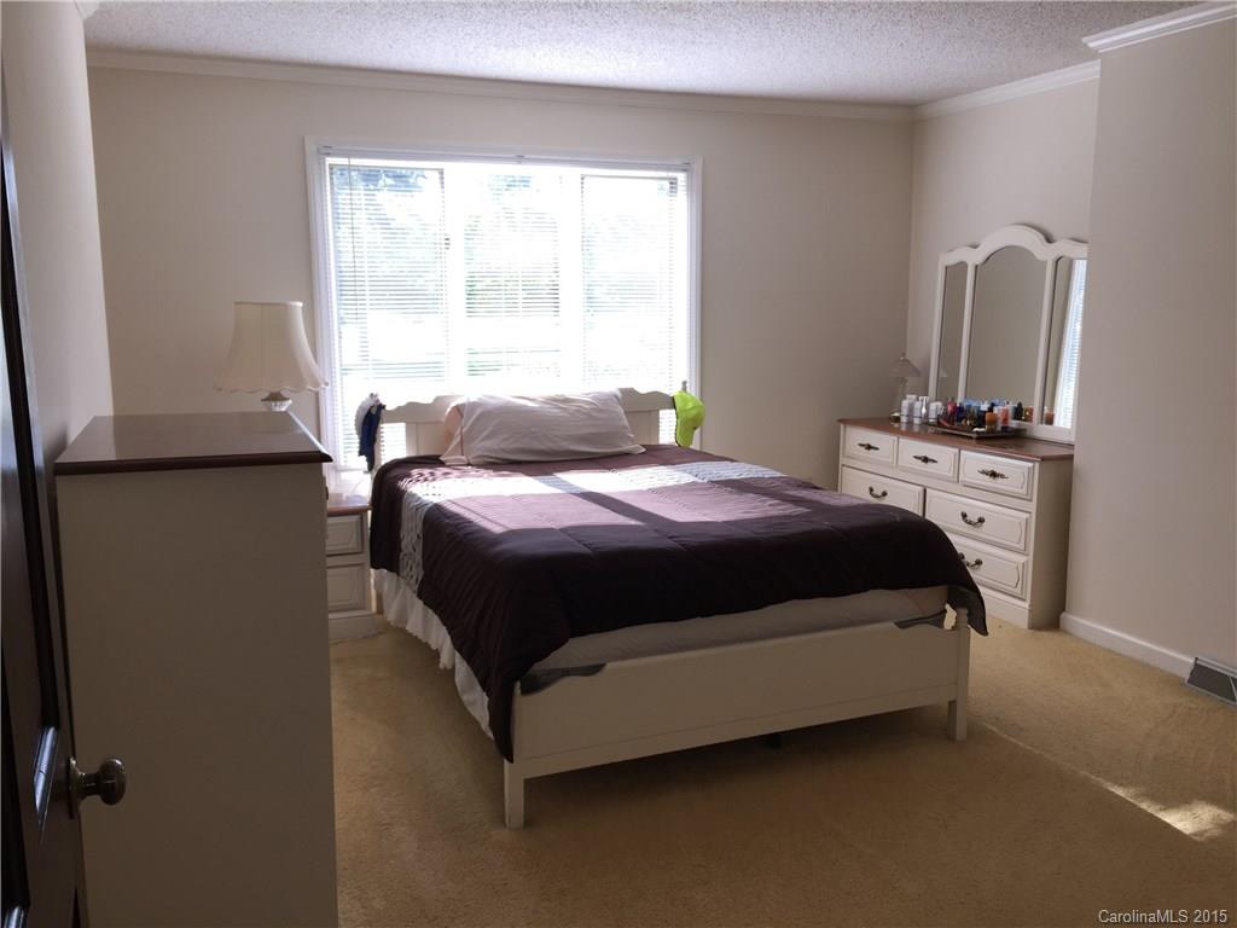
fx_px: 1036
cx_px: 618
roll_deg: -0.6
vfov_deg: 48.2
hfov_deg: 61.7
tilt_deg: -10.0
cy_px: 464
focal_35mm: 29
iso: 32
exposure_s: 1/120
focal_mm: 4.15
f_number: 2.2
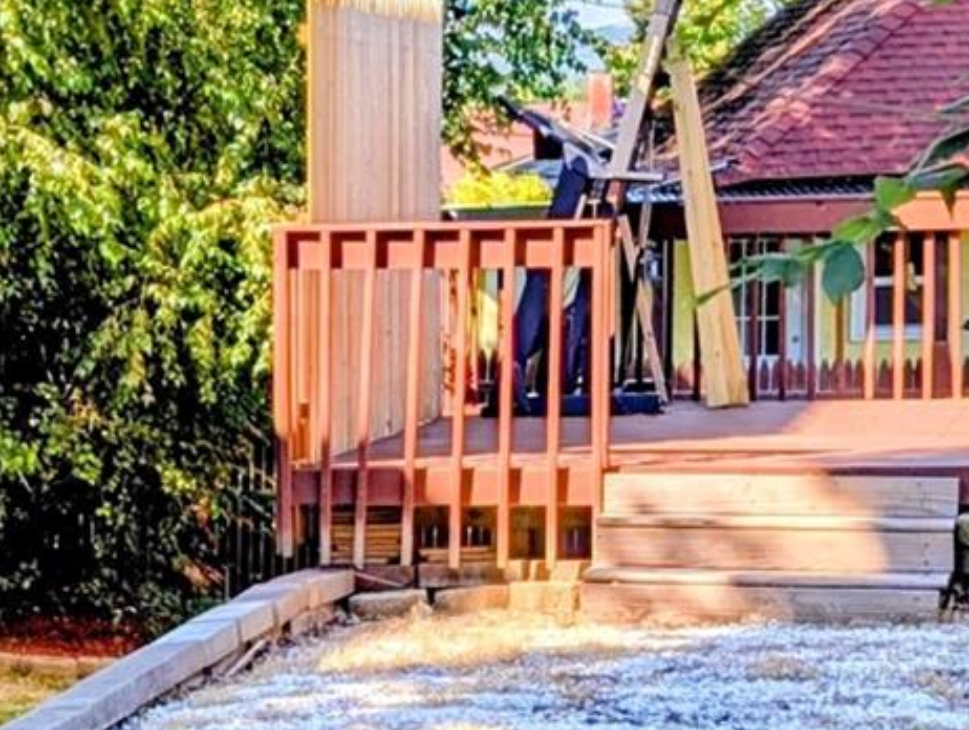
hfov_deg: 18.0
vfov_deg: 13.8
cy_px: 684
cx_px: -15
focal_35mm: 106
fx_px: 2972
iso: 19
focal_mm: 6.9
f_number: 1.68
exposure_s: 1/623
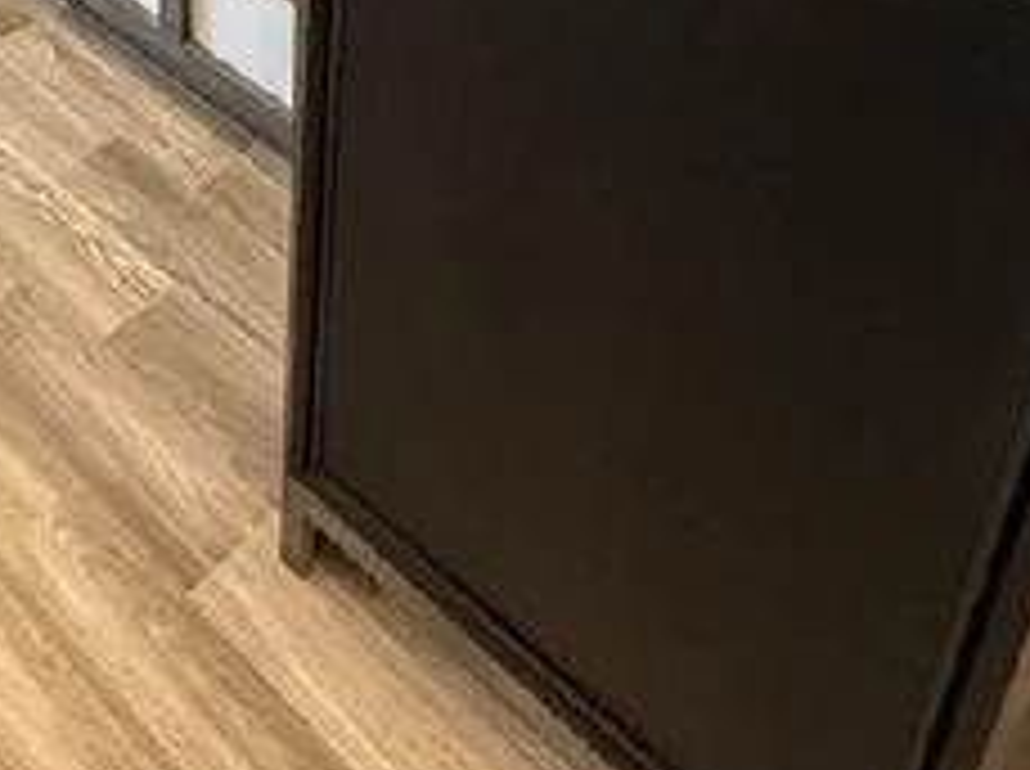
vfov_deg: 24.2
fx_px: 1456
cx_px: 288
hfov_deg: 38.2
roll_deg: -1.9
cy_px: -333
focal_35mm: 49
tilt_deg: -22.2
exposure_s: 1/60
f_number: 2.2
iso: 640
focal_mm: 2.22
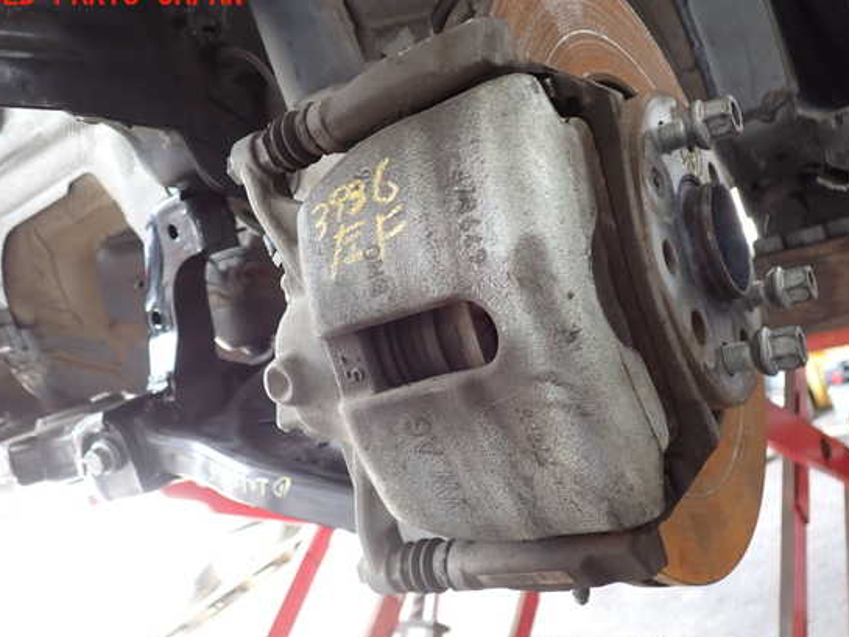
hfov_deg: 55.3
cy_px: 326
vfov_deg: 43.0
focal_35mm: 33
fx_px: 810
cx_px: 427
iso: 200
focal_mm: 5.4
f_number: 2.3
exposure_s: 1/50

::::::

## Requirement
Leave the pictures aside and give every entry above again word for word.

## Expected answer
fx_px: 1036
cx_px: 618
roll_deg: -0.6
vfov_deg: 48.2
hfov_deg: 61.7
tilt_deg: -10.0
cy_px: 464
focal_35mm: 29
iso: 32
exposure_s: 1/120
focal_mm: 4.15
f_number: 2.2
hfov_deg: 18.0
vfov_deg: 13.8
cy_px: 684
cx_px: -15
focal_35mm: 106
fx_px: 2972
iso: 19
focal_mm: 6.9
f_number: 1.68
exposure_s: 1/623
vfov_deg: 24.2
fx_px: 1456
cx_px: 288
hfov_deg: 38.2
roll_deg: -1.9
cy_px: -333
focal_35mm: 49
tilt_deg: -22.2
exposure_s: 1/60
f_number: 2.2
iso: 640
focal_mm: 2.22
hfov_deg: 55.3
cy_px: 326
vfov_deg: 43.0
focal_35mm: 33
fx_px: 810
cx_px: 427
iso: 200
focal_mm: 5.4
f_number: 2.3
exposure_s: 1/50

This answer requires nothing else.